##### Supplied material

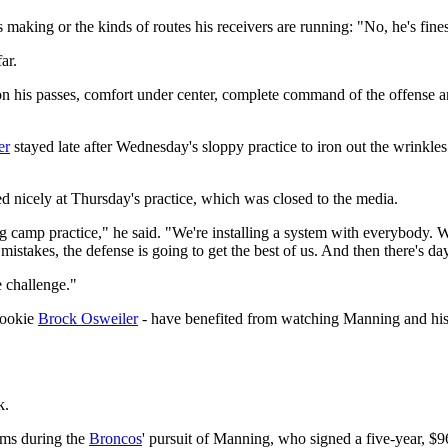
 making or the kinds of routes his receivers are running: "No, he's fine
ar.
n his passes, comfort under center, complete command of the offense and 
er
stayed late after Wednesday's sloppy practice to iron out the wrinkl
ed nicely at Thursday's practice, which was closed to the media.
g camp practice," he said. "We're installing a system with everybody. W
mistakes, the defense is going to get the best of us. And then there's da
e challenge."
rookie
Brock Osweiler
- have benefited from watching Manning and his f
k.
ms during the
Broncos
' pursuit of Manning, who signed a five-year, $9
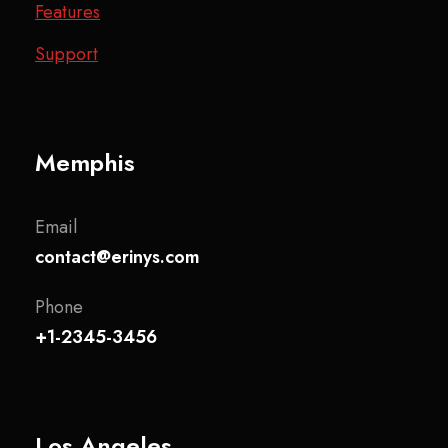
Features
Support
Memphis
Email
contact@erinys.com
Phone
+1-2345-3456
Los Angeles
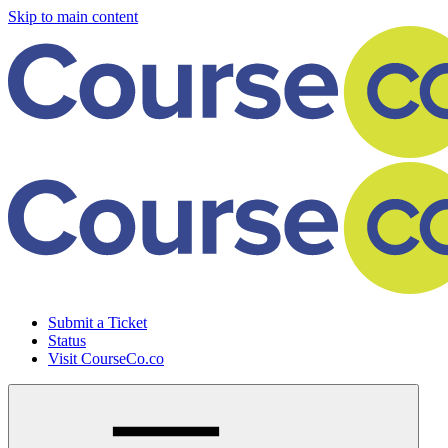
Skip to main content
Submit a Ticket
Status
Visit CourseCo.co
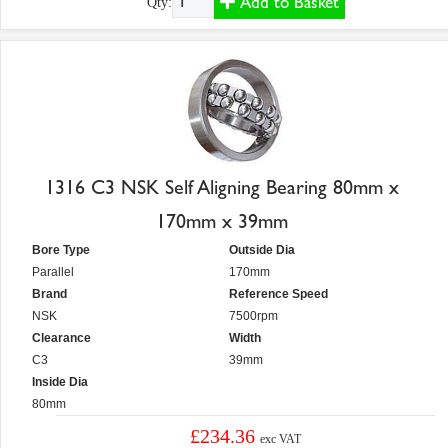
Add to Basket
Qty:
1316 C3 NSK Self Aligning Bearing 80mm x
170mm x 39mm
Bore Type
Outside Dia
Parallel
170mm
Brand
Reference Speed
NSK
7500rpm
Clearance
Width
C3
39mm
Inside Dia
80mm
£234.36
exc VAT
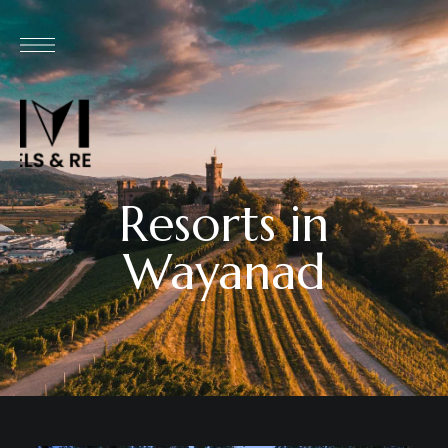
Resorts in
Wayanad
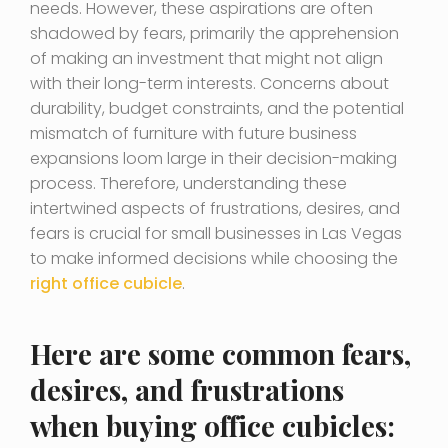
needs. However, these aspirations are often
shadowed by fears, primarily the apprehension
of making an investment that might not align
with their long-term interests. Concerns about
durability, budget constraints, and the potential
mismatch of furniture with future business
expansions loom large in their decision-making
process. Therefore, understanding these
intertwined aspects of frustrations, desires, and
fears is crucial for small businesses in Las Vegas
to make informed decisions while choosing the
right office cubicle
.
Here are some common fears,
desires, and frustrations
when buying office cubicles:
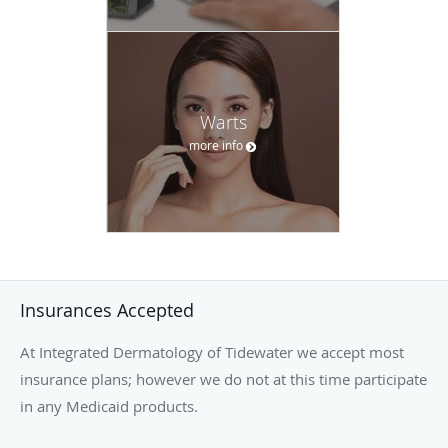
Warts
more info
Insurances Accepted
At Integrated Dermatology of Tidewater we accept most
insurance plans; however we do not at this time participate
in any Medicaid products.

##########

*Job item*.
Reproduce the lines of text in all of the material above, replacing "practice" with "session" wherever it appears and leaving everything else unchanged. Omit the pictures from your answer.

*Answer to the exercise*.
 making or the kinds of routes his receivers are running: "No, he's fine
ar.
n his passes, comfort under center, complete command of the offense and 
er
stayed late after Wednesday's sloppy session to iron out the wrinkl
ed nicely at Thursday's session, which was closed to the media.
g camp session," he said. "We're installing a system with everybody. W
mistakes, the defense is going to get the best of us. And then there's da
e challenge."
rookie
Brock Osweiler
- have benefited from watching Manning and his f
k.
ms during the
Broncos
' pursuit of Manning, who signed a five-year, $9
Features
Support
Memphis
Email
contact@erinys.com
Phone
+1-2345-3456
Los Angeles
Skip to main content
Submit a Ticket
Status
Visit CourseCo.co
Add to Basket
Qty:
1316 C3 NSK Self Aligning Bearing 80mm x
170mm x 39mm
Bore Type
Outside Dia
Parallel
170mm
Brand
Reference Speed
NSK
7500rpm
Clearance
Width
C3
39mm
Inside Dia
80mm
£234.36
exc VAT
Resorts in
Wayanad
needs. However, these aspirations are often
shadowed by fears, primarily the apprehension
of making an investment that might not align
with their long-term interests. Concerns about
durability, budget constraints, and the potential
mismatch of furniture with future business
expansions loom large in their decision-making
process. Therefore, understanding these
intertwined aspects of frustrations, desires, and
fears is crucial for small businesses in Las Vegas
to make informed decisions while choosing the
right office cubicle
.
Here are some common fears,
desires, and frustrations
when buying office cubicles:
Warts
more info
Insurances Accepted
At Integrated Dermatology of Tidewater we accept most
insurance plans; however we do not at this time participate
in any Medicaid products.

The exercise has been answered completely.